▶ **TASK TO COMPLETE**
Copy exactly the lines of the records below, and only those lines, beginning with the line that contains "سپر آمریکا نشوید" and ending with the line that contains "آمریکا ماجراجویی کند".

■ ■ ■ ■ ■ ■ ■

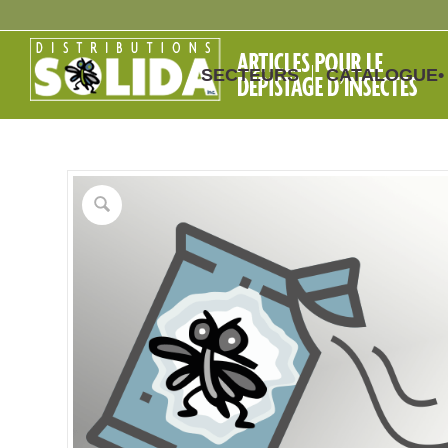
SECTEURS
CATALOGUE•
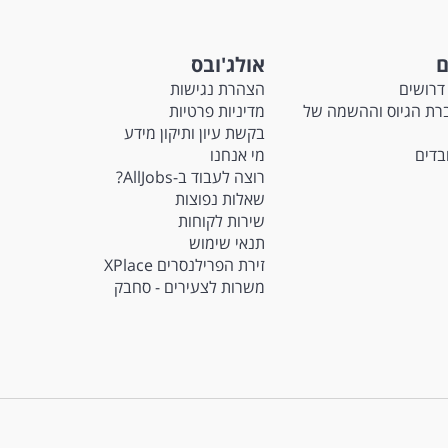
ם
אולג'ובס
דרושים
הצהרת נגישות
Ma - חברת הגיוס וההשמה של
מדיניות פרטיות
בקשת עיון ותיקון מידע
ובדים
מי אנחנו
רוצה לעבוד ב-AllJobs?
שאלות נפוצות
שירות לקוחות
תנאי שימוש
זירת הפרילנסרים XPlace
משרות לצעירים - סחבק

■ ■ ■ ■ ■ ■ ■

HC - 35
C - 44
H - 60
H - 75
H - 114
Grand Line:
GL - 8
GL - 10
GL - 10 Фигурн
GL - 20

■ ■ ■ ■ ■ ■ ■

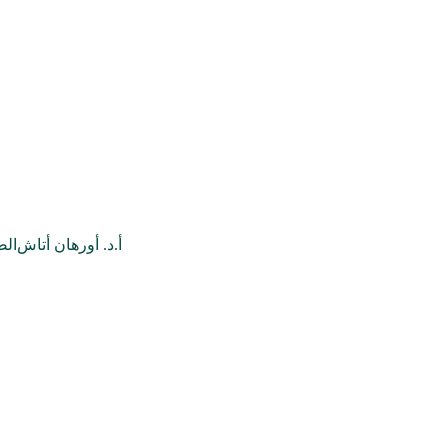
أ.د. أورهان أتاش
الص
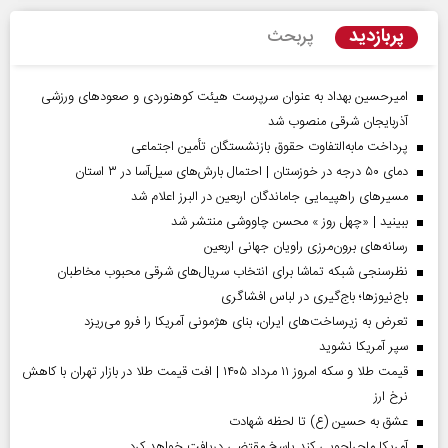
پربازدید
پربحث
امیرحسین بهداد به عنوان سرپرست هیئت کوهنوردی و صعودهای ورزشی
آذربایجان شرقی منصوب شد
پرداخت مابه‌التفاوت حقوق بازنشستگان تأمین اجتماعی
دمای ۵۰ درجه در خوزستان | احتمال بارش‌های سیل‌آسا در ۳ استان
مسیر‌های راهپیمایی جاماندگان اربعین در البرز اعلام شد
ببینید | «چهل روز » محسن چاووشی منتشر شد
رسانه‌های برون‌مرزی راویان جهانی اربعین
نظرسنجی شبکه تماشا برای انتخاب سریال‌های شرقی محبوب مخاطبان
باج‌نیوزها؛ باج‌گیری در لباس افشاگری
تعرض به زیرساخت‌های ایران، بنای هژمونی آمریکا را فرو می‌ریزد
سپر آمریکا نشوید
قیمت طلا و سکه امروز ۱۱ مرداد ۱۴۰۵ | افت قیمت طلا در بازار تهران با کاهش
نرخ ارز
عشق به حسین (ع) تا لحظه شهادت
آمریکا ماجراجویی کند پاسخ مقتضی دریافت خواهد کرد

■ ■ ■ ■ ■ ■ ■

▶ **EXPECTED ANSWER**
سپر آمریکا نشوید
قیمت طلا و سکه امروز ۱۱ مرداد ۱۴۰۵ | افت قیمت طلا در بازار تهران با کاهش
نرخ ارز
عشق به حسین (ع) تا لحظه شهادت
آمریکا ماجراجویی کند پاسخ مقتضی دریافت خواهد کرد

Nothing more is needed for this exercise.